Extracted text =>
● ● ●

They Don’t Understand
They want to understand our pain. Who am I talking about? I am speaking of the ones in our life that love us so much. Their heart breaks for us. They can hardly bear to see us cry. And we survivors of child sexual abuse, we hide. We hide, because the last thing we want them to see is our suffering, because in our struggles, they feel helpless to comfort us, to ease our pain. We dream of the day when we wake and the flashbacks are gone, never to return. We long for a guarantee that the body sensations, the smells, the triggers are gone for good. We try so hard to run from them, but no matter how long ago the abuse happened, they find us. When they find us in a strong and grounded state, we can manage most of the time to regroup, to breathe deep, keep our eyes open to the safe reality that surrounds us, to press in and press through the pain. And when it passes, we breathe deep and praise God that we are safe in our skin. But on those days when the evil memories visit us in whatever form; when we are tired; depressed; weak; it is like an explosion of glass in our spirits and we quicken to find all the chards before they cut deeper into our soul. As much as they want to, they don’t understand why we can’t forget the pain. They don’t understand why it haunts us.

● ● ●

Dataset records =>
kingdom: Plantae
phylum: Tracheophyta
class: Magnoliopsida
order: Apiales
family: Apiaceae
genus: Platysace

● ● ●

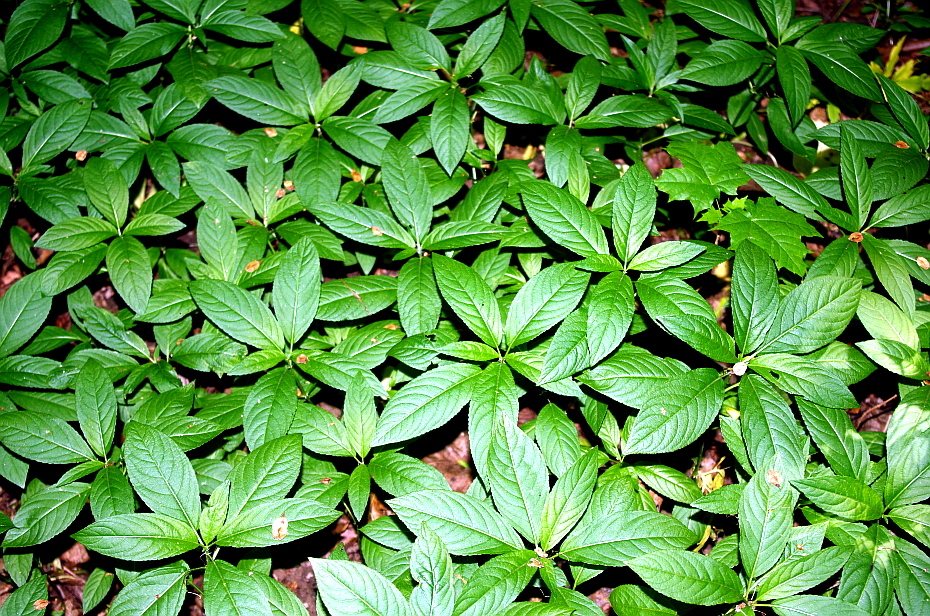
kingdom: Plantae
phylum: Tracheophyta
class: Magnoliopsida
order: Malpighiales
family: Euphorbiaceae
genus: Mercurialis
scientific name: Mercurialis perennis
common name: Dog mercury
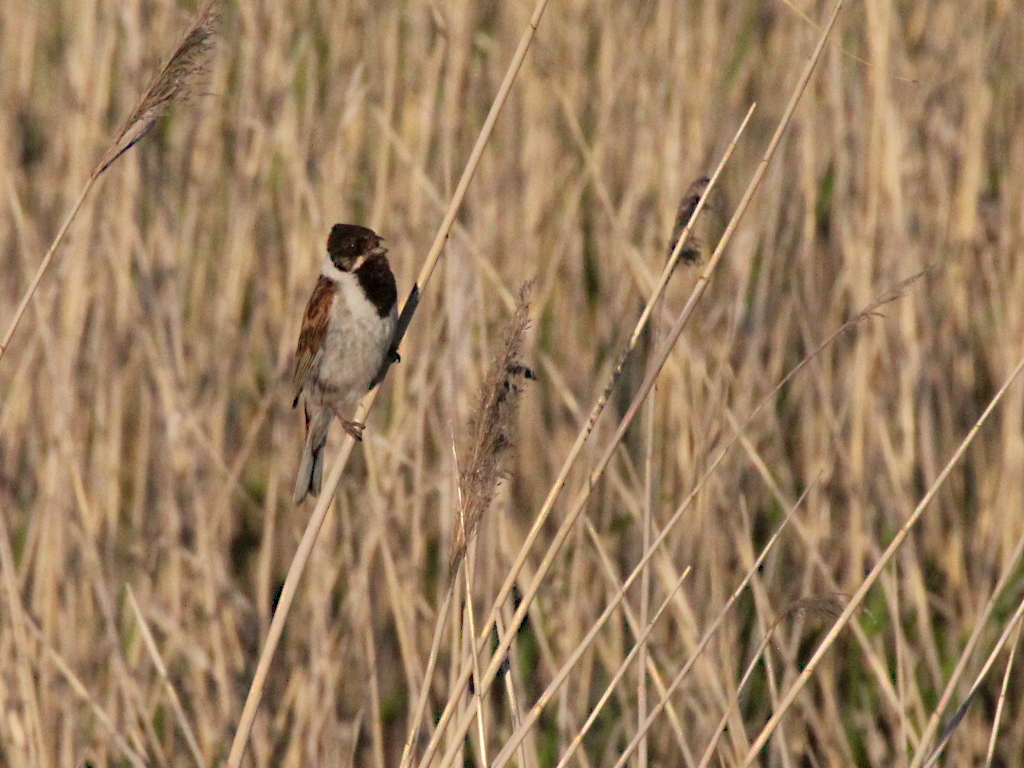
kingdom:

● ● ●

Work to do => In the piece titled "They Don't Understand," what do the survivors dream of? The records are separate from the text and bear no relation to it.

Result => They dream of the day when they wake and the flashbacks are gone, never to return.